Eugene Weekly : 2008 Eugene Celebration : 9.11.08


Living La Vida Local
A three-day whirlwind of music and food
by Vanessa Salvia

Welcome to the best season of the year. Fall. It’s football time, and the kids are back in school. Days are still warm and sunny, and unlike our brothers and sisters in other parts of the country, we don’t have to batten down our hatches for the storm of the week. No, what we look forward to come September is not the height of hurricane season but the three-day-long whirlwind of music and food that takes over our downtown.

It’s that time of year when the city shuts down for a celebration of all things “Eugenie,” and a block party ain’t no kind of party without lots of music. Read on for a guide to a few local bands that will be performing during this year’s celebration. 

Lafa Taylor
Runaway Slave
The Ovulators

There’s something about rockabilly music that’s oddly comforting. Whenever I hear of a new band keeping the rockabilly torch going, I know that rock and roll will never die. The fact that no commercial radio station anywhere will play a new rockabilly band and the musicians can pretty well rule out a record contract doesn’t seem to prevent kids from taking up the genre. Anyone playing in a rockabilly band today is doing it out of love, and Springfield’s 56 Pontiac (10 pm Fri., John Henry’s) definitely seems to enjoy what they do. They’ve got the look and the sound with songs like “Mean Daddy” and “Boppin The Blues,” so put on your dancing shoes, all you cats and kittens, and enjoy a musical portal back to the 1950s.

You don’t have to be an accordion addict to benefit from the 12-step accordion awareness program that is Accordions Anonymous (noon Sat., Sat. Market Stage). At one of their performances, the group makes it easy for you to accept that the squeezebox is capable of much more than polka. The 10-piece group blends vaudevillian humor with multicultural music, so all you accordion addicts can come out of the closet, there’s a safe place for you now!

Due to an abundance of other groups named the CoStars, Eugene’s one-of-a-kind band is now a star in their own right with a new name, Alpha Dahlia (1:30 pm Sat., Library). The group has reinvented themselves with a new sound and a new drummer, but they’ve retained their born-to-perform fascination with rock and Rocky Horror-ish camp.

## Work order a
List every performance venue named in the Eugene Celebration music guide.
The entries below have no connection to the article on the Eugene Celebration.

## Data supplied
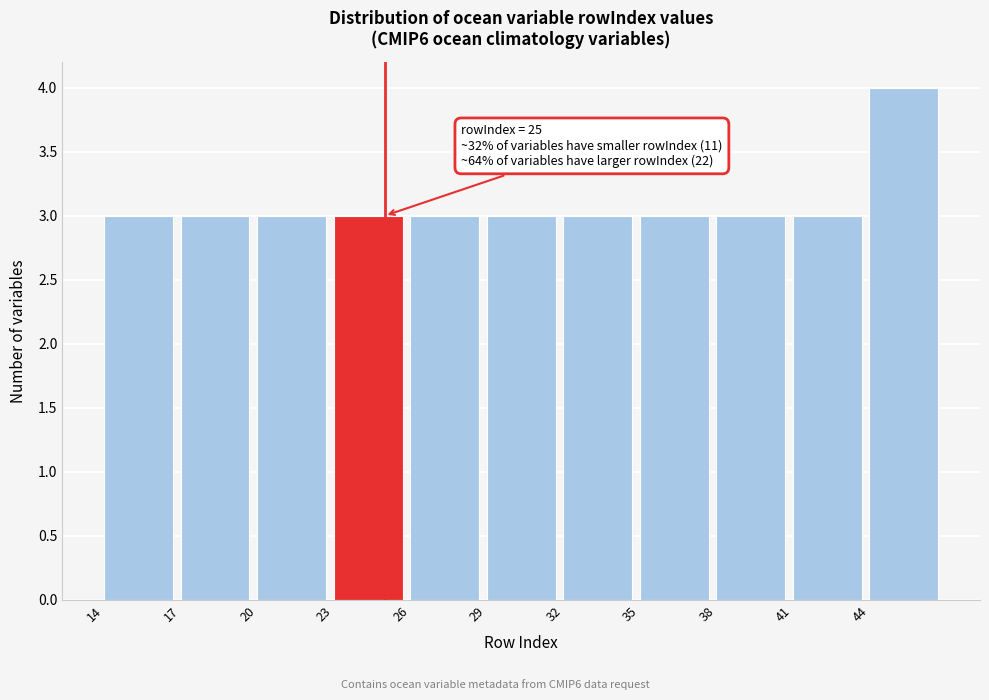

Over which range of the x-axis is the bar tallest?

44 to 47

--

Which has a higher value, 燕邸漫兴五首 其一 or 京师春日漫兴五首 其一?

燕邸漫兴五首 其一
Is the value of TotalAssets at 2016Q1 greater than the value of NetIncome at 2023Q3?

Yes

## Work order b
Identify each line in the entries that contains the string "value", matching case exactly, and copy those lines.

## Written solution a
John Henry's
Sat. Market Stage
Library

## Written solution b
Which has a higher value, 燕邸漫兴五首 其一 or 京师春日漫兴五首 其一?
Is the value of TotalAssets at 2016Q1 greater than the value of NetIncome at 2023Q3?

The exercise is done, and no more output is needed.